Convert the lines below into a JSON list of strings, one string per line, starting with the line containing "phylum: Tracheophyta" and going on through the final line. Skip blank lines and leave out the pictures.

Supplied information
-- START --

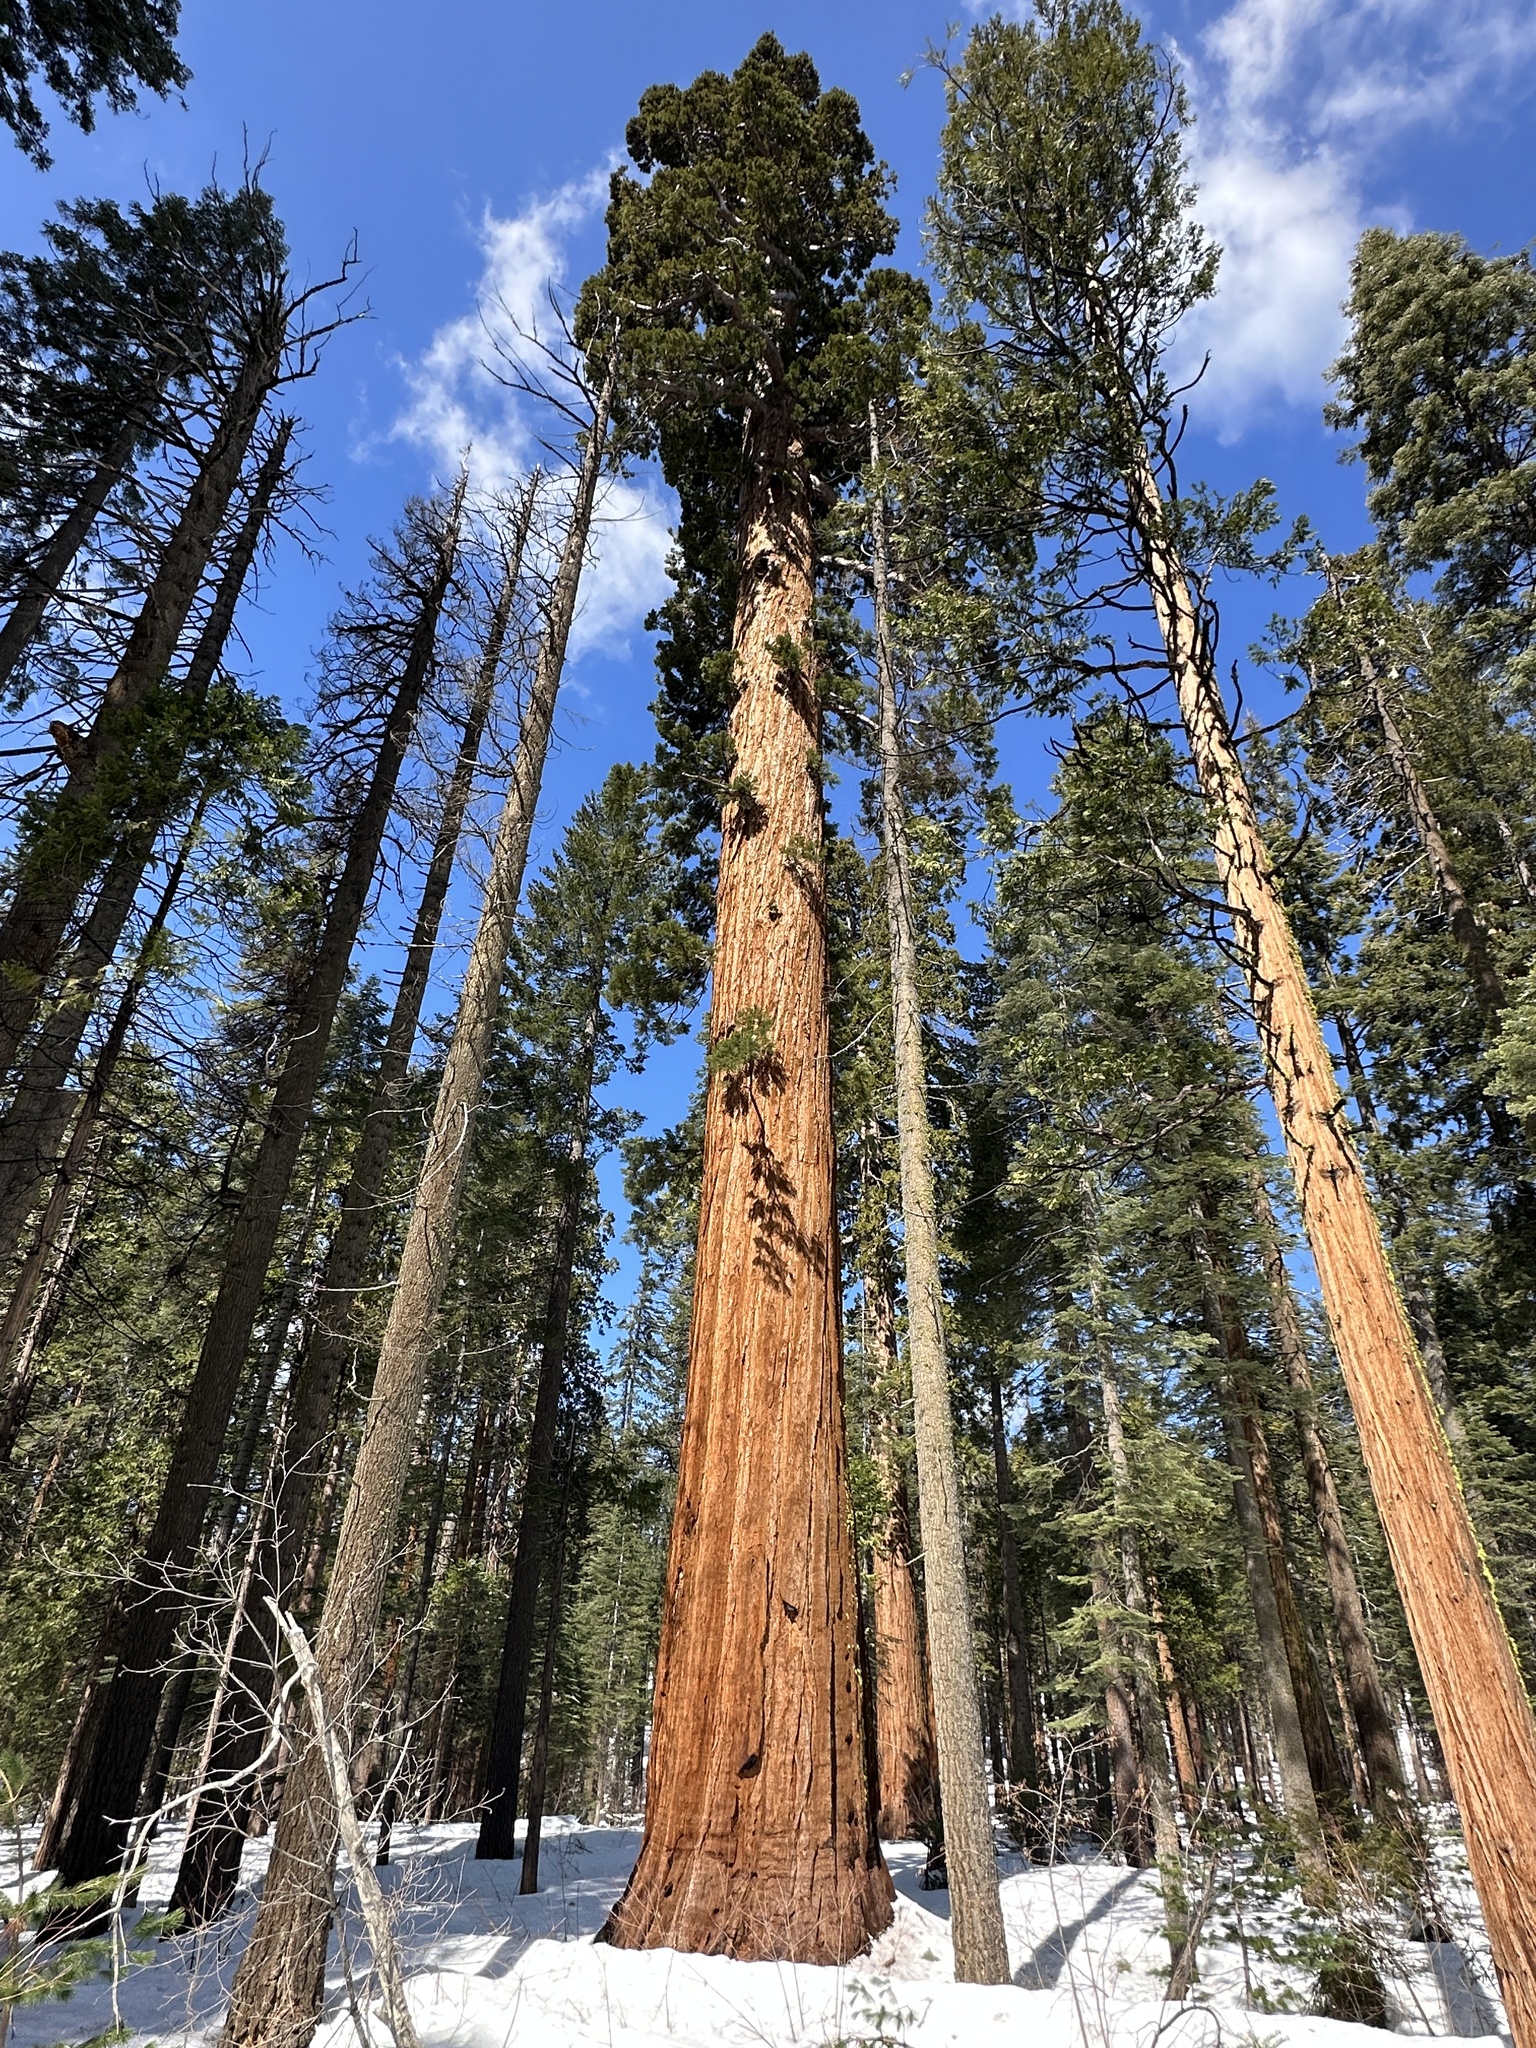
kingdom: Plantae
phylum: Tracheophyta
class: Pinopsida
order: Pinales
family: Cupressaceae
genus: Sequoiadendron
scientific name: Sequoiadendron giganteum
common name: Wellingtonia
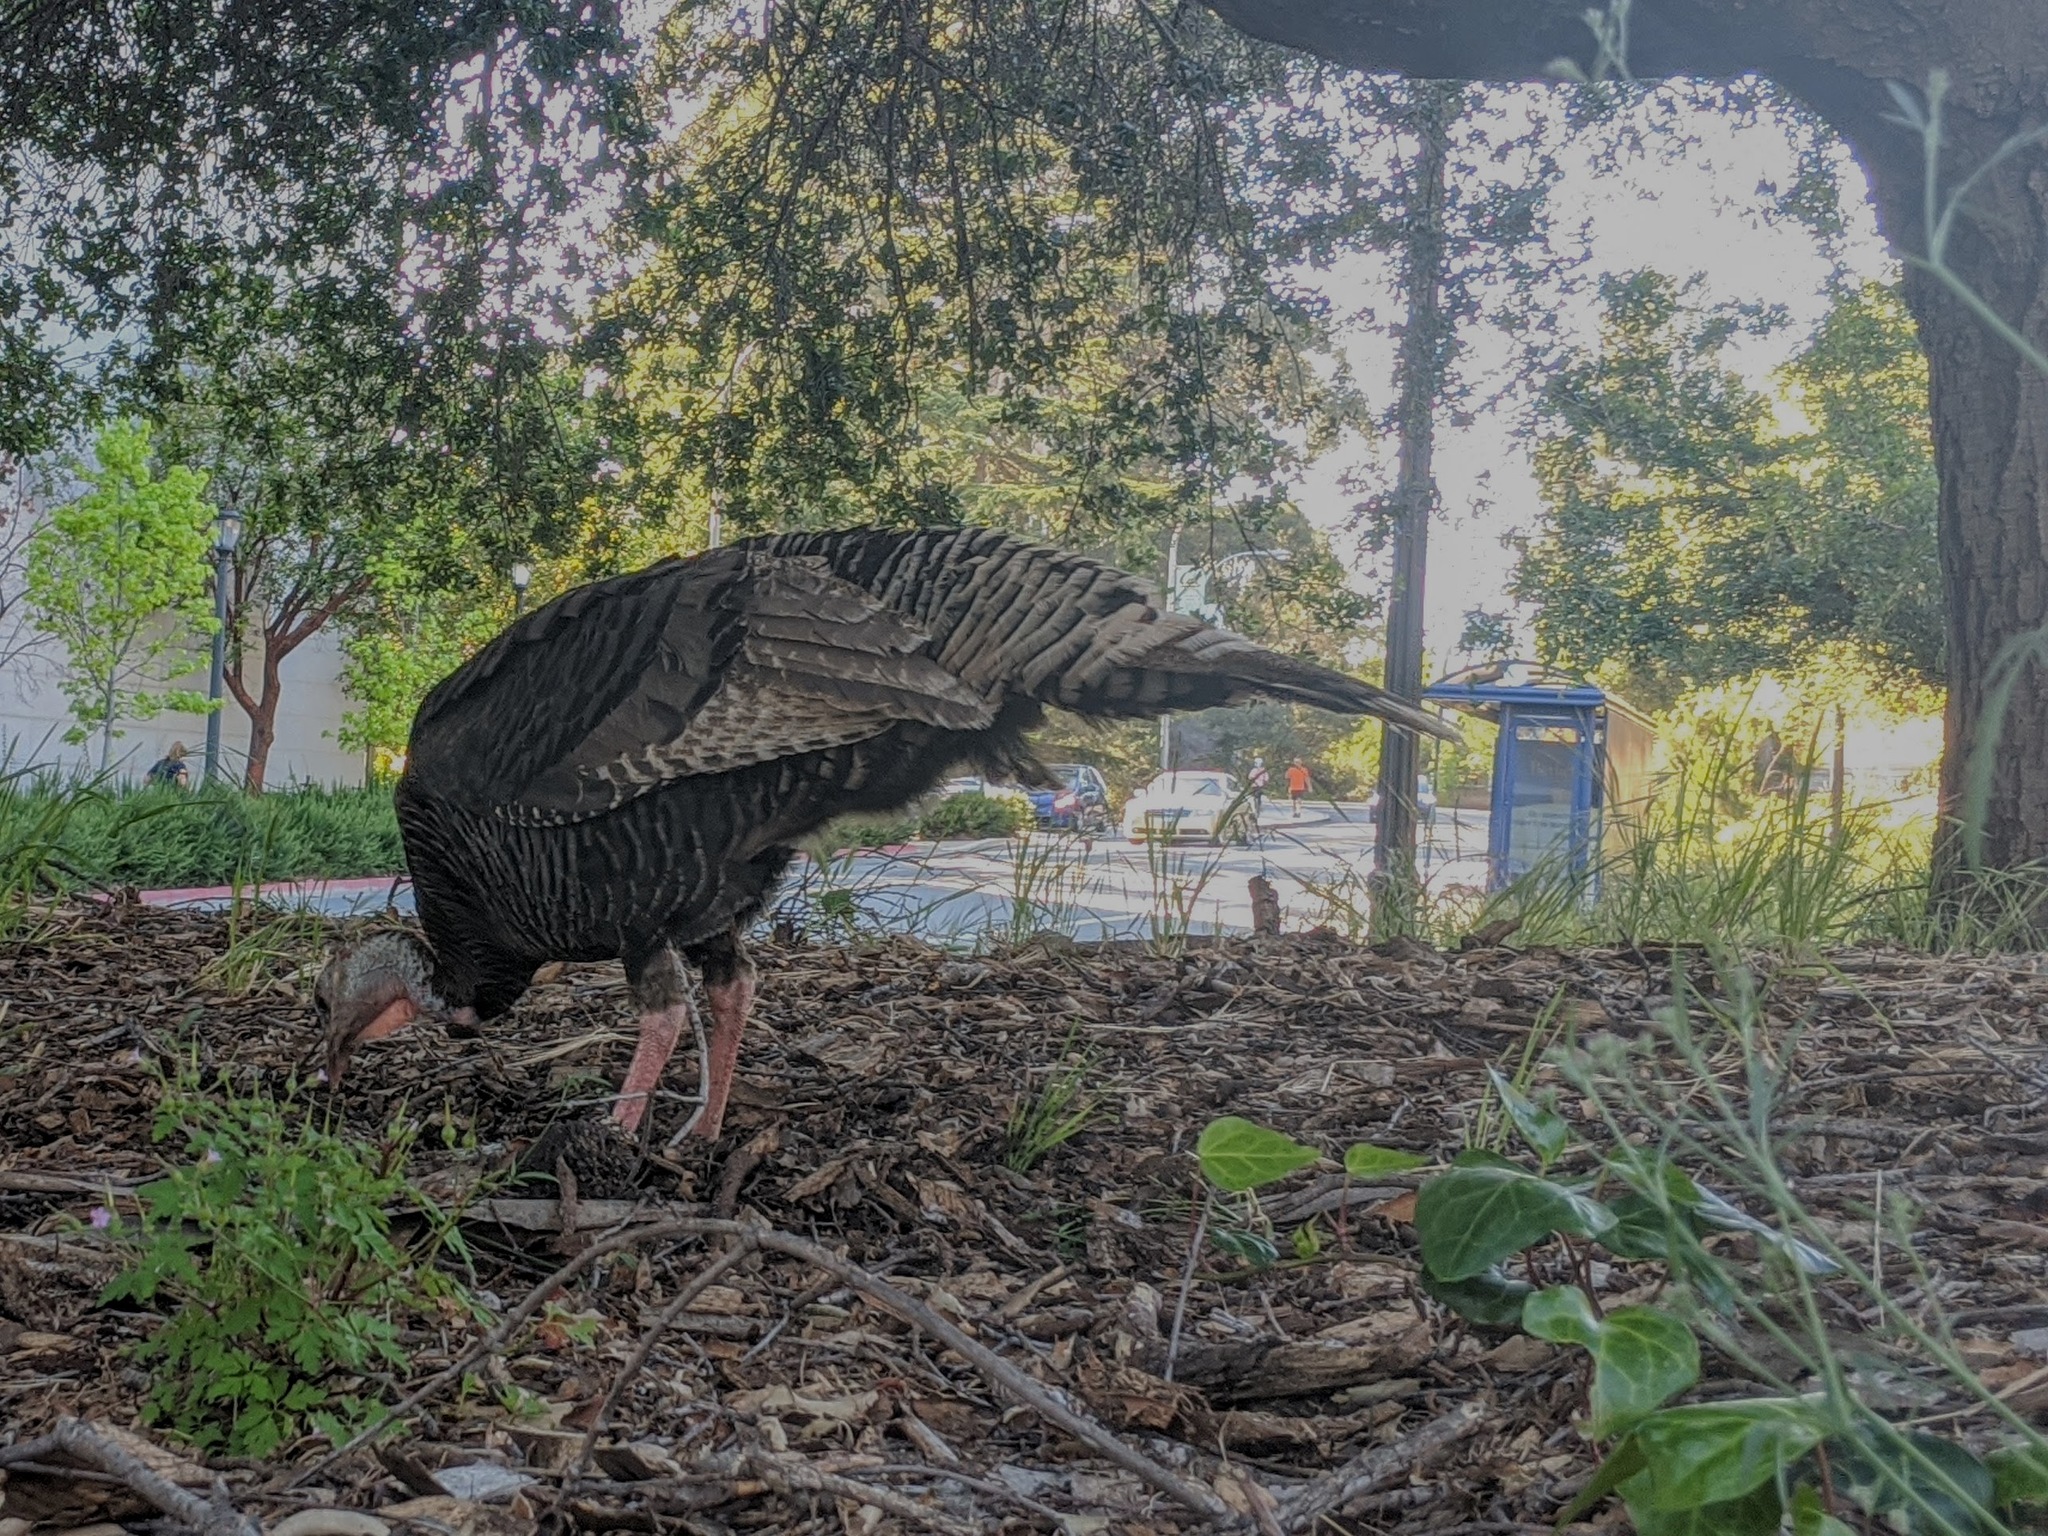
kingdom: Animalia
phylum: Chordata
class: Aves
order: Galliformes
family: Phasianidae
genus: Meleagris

-- END --

Answer to the problem
[
  "phylum: Tracheophyta",
  "class: Pinopsida",
  "order: Pinales",
  "family: Cupressaceae",
  "genus: Sequoiadendron",
  "scientific name: Sequoiadendron giganteum",
  "common name: Wellingtonia",
  "kingdom: Animalia",
  "phylum: Chordata",
  "class: Aves",
  "order: Galliformes",
  "family: Phasianidae",
  "genus: Meleagris"
]